- WHAT YOU SHOULD DO
Reproduce the text lines of each of the entries below word for word, leaving out the pictures.

* Begin DATA SHOWN *

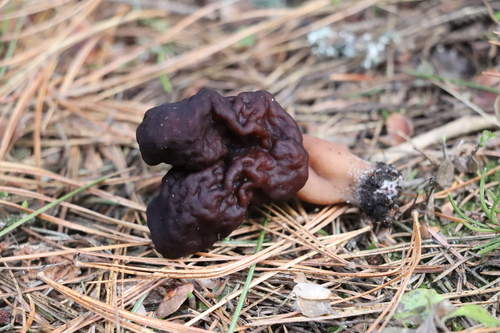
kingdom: Fungi
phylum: Ascomycota
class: Pezizomycetes
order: Pezizales
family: Discinaceae
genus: Gyromitra
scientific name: Gyromitra
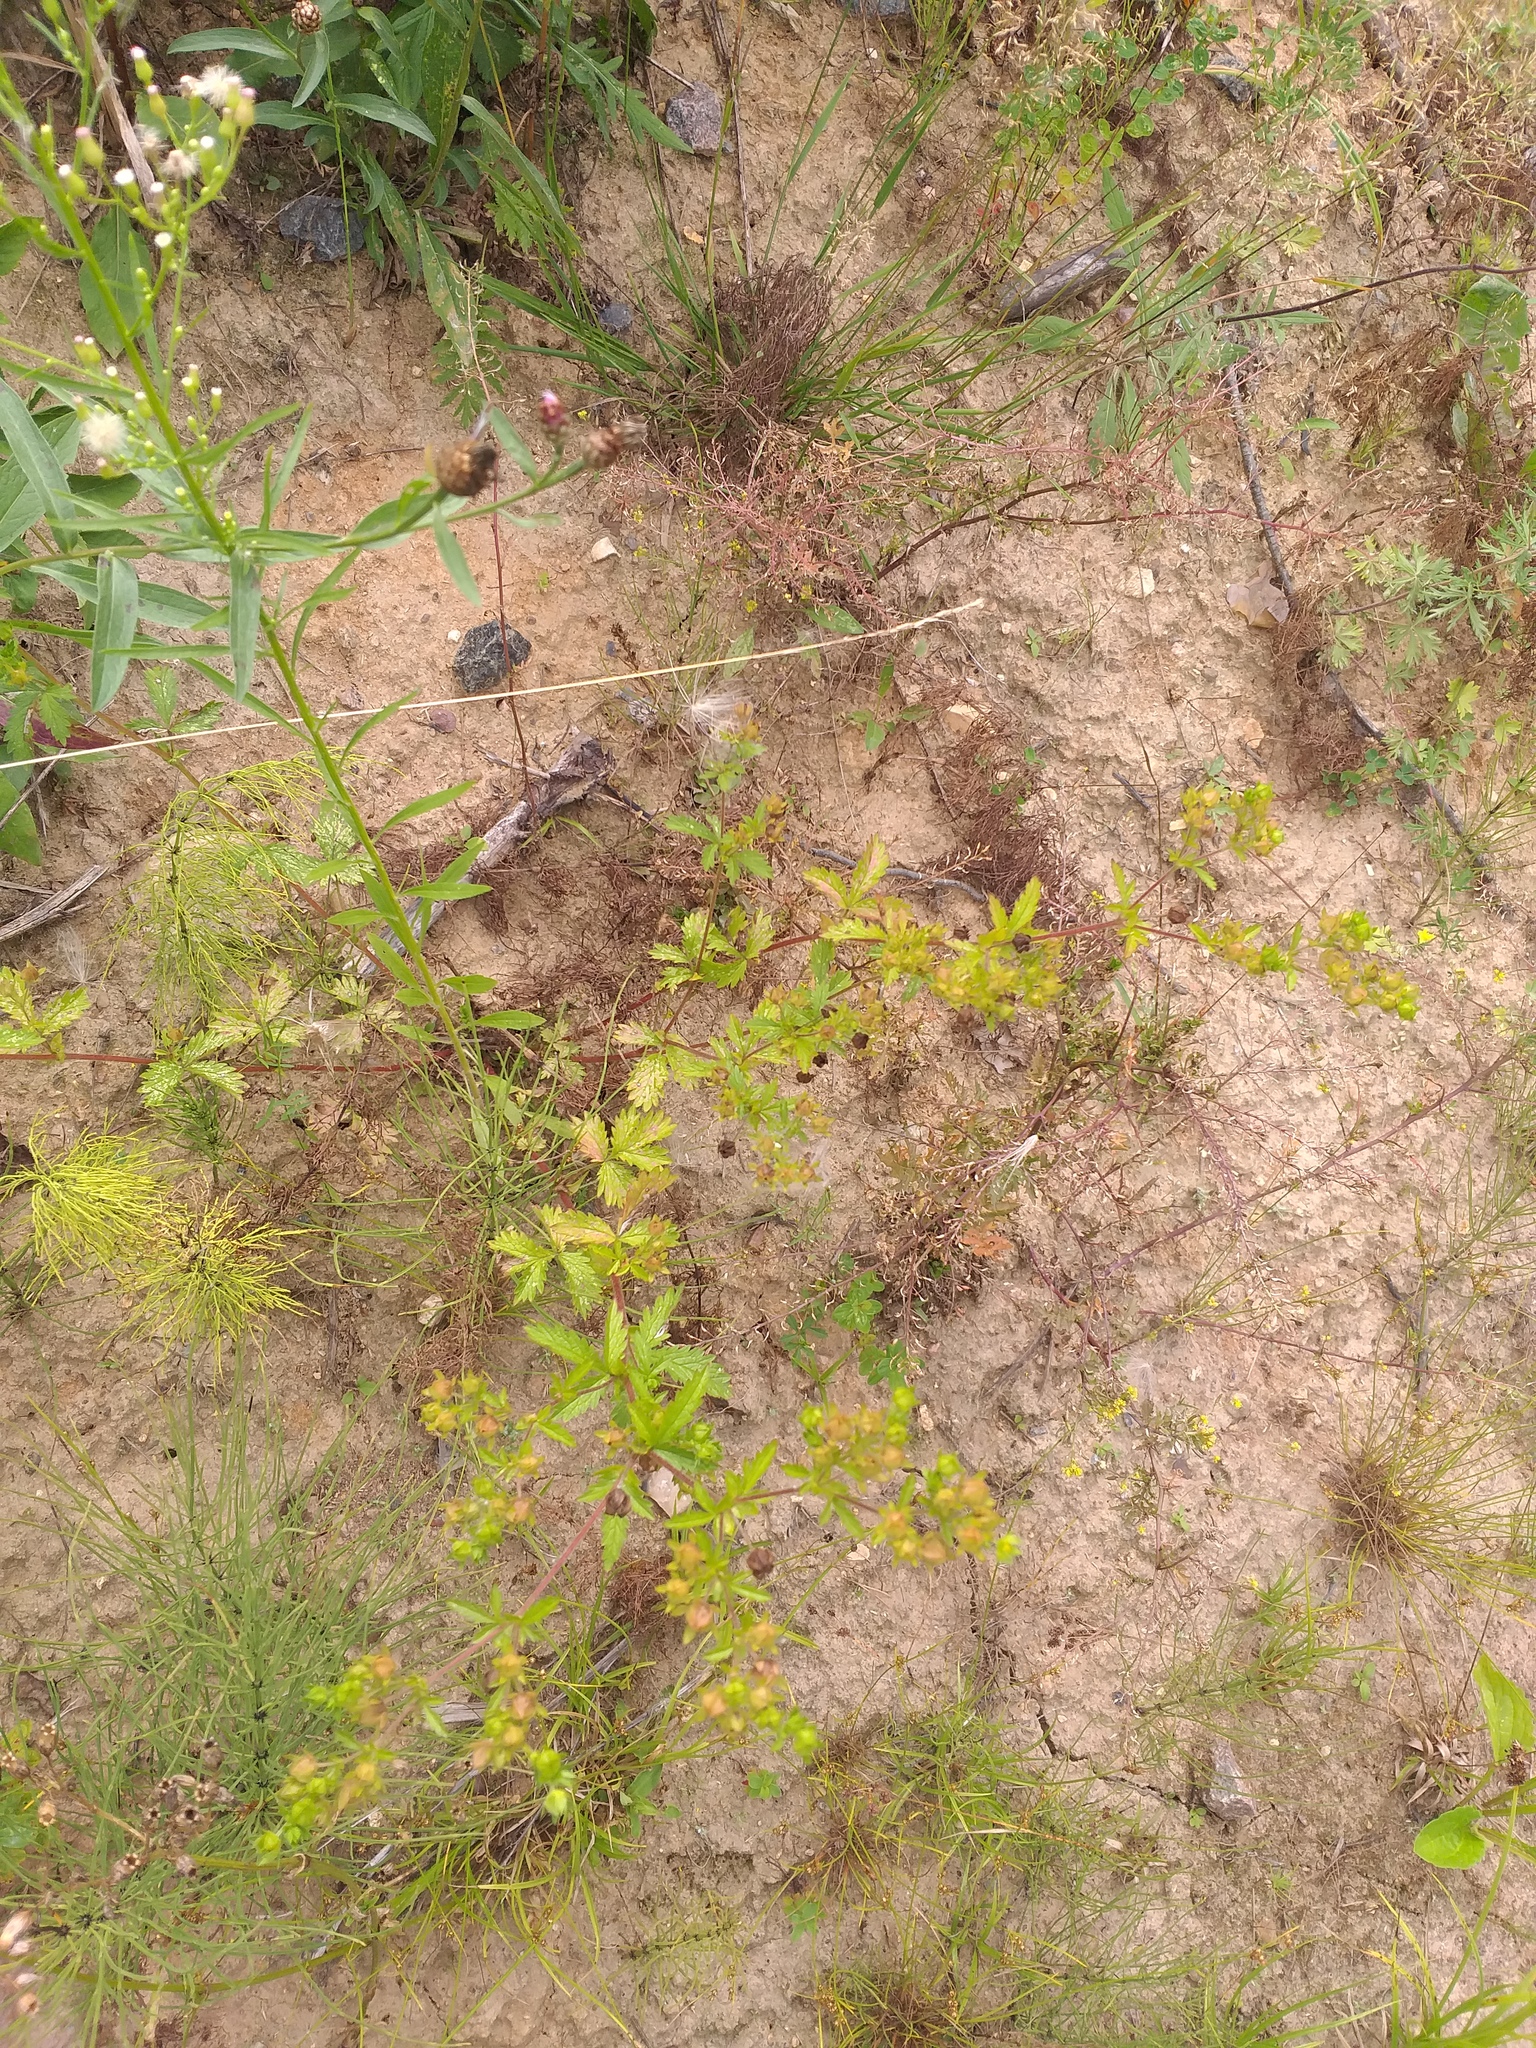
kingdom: Plantae
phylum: Tracheophyta
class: Magnoliopsida
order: Rosales
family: Rosaceae
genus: Potentilla
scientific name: Potentilla norvegica
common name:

* End DATA SHOWN *

- EXERCISE RESULT
kingdom: Fungi
phylum: Ascomycota
class: Pezizomycetes
order: Pezizales
family: Discinaceae
genus: Gyromitra
scientific name: Gyromitra
kingdom: Plantae
phylum: Tracheophyta
class: Magnoliopsida
order: Rosales
family: Rosaceae
genus: Potentilla
scientific name: Potentilla norvegica
common name:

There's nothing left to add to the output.